Reading text

============================================================

- This fund is run by co-managers with considerable experience picking income stocks
- The fund managers have used recent market volatility to invest in quality companies
- The fund invests more in financials and industrial stocks than the benchmark
- This fund is on our Wealth Shortlist of funds chosen by our analysts for their long-term performance potential
How it fits into a portfolio
The fund managers look for companies which are market leaders with a competitive advantage and have predictable cash flow. The emphasis on dividends and dividend growth makes this a more conventional UK equity income fund. It could help form the foundation of an income portfolio, to be held alongside bond funds, or a global equity income fund. This is a concentrated fund, so each holding can have a significant impact on performance, both positively and negatively, and can increase risk.
Chris Murphy has managed the fund since April 2009, and was joined by co-manager James Balfour in June 2016. They are supported by a team of eight, with more than 100 years combined investment experience, led by chief investment officer for equities David Cumming. Between them the Aviva UK equities team runs funds totalling more than £13 billion.
The two co-managers have sector specialisms to support the wider team’s idea generation, but we think these additional analyst responsibilities are complimentary to their fund management role.
The managers target an income of more than the FTSE All Share benchmark, alongside capital growth over the long term. They do this through investing in stocks they believe have a sustainable competitive advantage over peers, with the potential to pay high dividends. The managers look to construct the portfolio from 40-75 stocks, in a way that provides consistent returns, although no performance is guaranteed.
In order to target this consistency, they look for companies with predictable, stable future cash flow that will deliver capital growth and income through the market cycle. The fund blends those able to offer a high yield now with others capable of strong dividend growth, although yield is not guaranteed.
The managers have been taking advantage of this year’s increased market volatility to add to certain positions in the portfolio, and buy into new opportunities. Trades include topping up investments in financial firms Intermediate Capital, Schroders and Legal & General which the managers consider to have strong balance sheets and recurring revenues.
They used market weakness to buy packaging company Smurfit Kappa, builders’ merchants business Grafton Group and plastic piping manufacturer Polypipe Group. The managers say these are quality businesses which they believe are undervalued.
The fund currently invests more in financials and industrial stocks compared to the FTSE All Share benchmark, making up 36% and 32% of the portfolio respectively. The managers say this is where they see the strongest stock ideas. The fund is underweight basic materials and oil & gas compared to the benchmark.

============================================================

Extracted information
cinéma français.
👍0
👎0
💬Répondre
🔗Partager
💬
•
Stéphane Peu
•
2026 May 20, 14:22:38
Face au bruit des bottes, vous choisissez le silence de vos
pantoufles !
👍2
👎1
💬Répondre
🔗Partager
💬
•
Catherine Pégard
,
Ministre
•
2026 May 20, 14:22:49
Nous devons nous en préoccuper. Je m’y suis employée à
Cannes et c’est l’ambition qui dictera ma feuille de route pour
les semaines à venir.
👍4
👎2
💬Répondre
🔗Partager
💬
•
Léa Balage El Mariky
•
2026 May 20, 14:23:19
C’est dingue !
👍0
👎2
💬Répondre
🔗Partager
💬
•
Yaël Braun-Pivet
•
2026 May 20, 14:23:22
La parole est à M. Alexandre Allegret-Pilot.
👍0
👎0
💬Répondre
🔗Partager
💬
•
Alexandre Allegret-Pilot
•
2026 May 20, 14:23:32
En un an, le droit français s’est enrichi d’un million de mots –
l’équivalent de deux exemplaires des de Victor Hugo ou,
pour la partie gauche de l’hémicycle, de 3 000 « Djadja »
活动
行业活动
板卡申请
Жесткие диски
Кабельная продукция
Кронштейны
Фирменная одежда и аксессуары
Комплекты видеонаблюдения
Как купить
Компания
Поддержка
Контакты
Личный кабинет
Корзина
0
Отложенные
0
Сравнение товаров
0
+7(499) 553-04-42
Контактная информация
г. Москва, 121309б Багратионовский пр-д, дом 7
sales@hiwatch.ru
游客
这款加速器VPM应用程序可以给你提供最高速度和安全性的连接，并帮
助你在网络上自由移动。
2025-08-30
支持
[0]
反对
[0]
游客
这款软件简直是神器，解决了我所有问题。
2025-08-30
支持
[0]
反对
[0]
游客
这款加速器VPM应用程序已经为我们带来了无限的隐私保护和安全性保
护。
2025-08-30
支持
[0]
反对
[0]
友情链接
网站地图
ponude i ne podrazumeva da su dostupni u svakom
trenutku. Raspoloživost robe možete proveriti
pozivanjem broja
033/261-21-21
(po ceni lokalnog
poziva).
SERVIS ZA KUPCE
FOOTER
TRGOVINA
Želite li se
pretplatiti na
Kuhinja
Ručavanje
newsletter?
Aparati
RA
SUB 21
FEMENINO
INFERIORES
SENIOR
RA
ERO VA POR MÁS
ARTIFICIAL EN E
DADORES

============================================================

Problems to work on
(a) According to the fund review, when did Chris Murphy start managing the fund?
(b) Quote the fund review word for word, starting at "They used market" and ending at "to the benchmark.".
(c) Extend the fund review of the UK equity income fund, picking up after its final sentence.
The listing is separate material and has no connection to the fund review.

Task-by-task outputs
(a) April 2009

(b)
They used market weakness to buy packaging company Smurfit Kappa, builders’ merchants business Grafton Group and plastic piping manufacturer Polypipe Group. The managers say these are quality businesses which they believe are undervalued.
The fund currently invests more in financials and industrial stocks compared to the FTSE All Share benchmark, making up 36% and 32% of the portfolio respectively. The managers say this is where they see the strongest stock ideas. The fund is underweight basic materials and oil & gas compared to the benchmark.

(c)
The fund managers are rewarded for one and three year performance, and bonuses are paid out over a period of time, which encourages a long-term commitment to both unit holders and the parent company. Managers are rewarded in Aviva shares as well as cash, which we like as again it signals a commitment to the firm which is positive for investors.
ESG analysis is integrated into stock selection, with environmental, social and governance considerations being included in every stock research note. Aviva have a team of ESG analysts which the managers can utilise, who provide data and information but also lead engagement with companies and clients. Ideally this process would be adopted by the sector analysts and portfolio managers themselves, rather than by a separate team, but it shows a positive corporate commitment.
The annual fund management charge is 0.81%, with a saving of 0.32% for HL clients. This brings the ongoing charge down to 0.49%. The saving is achieved through a loyalty bonus which may be taxable if the fund is held outside of an ISA or SIPP. The HL platform charge of up to 0.45% a year also applies.
Please note the fund's charges can be taken from capital, which can increase the yield but reduces the potential for capital growth.
The fund has outperformed the FTSE All Share since Chris Murphy took over in May 2009*. On average the fund has performed in line with a rising market, but also fallen less than a negative market, which is in line with the fund managers’ aim for consistent returns. Past performance is not a guide to the future however, so there are no guarantees.
Our analysis shows that the fund managers’ stock selection has been very strong over the long term and added value for investors. This is our preferred method of fund managers delivering positive performance as we believe it is a repeatable skill, although there are no guarantees. The fund can invest in smaller companies which adds diversification but also adds risk.
While over the long term the fund has beaten the FTSE All Share benchmark, since the beginning of 2016 it has matched returns, picking up slightly over the past two years. This is typical of UK equity income funds, which have tended to have a more value than growth bias, which has lagged the broader market. The Aviva fund has outperformed the IA UK Equity Income sector average over this period.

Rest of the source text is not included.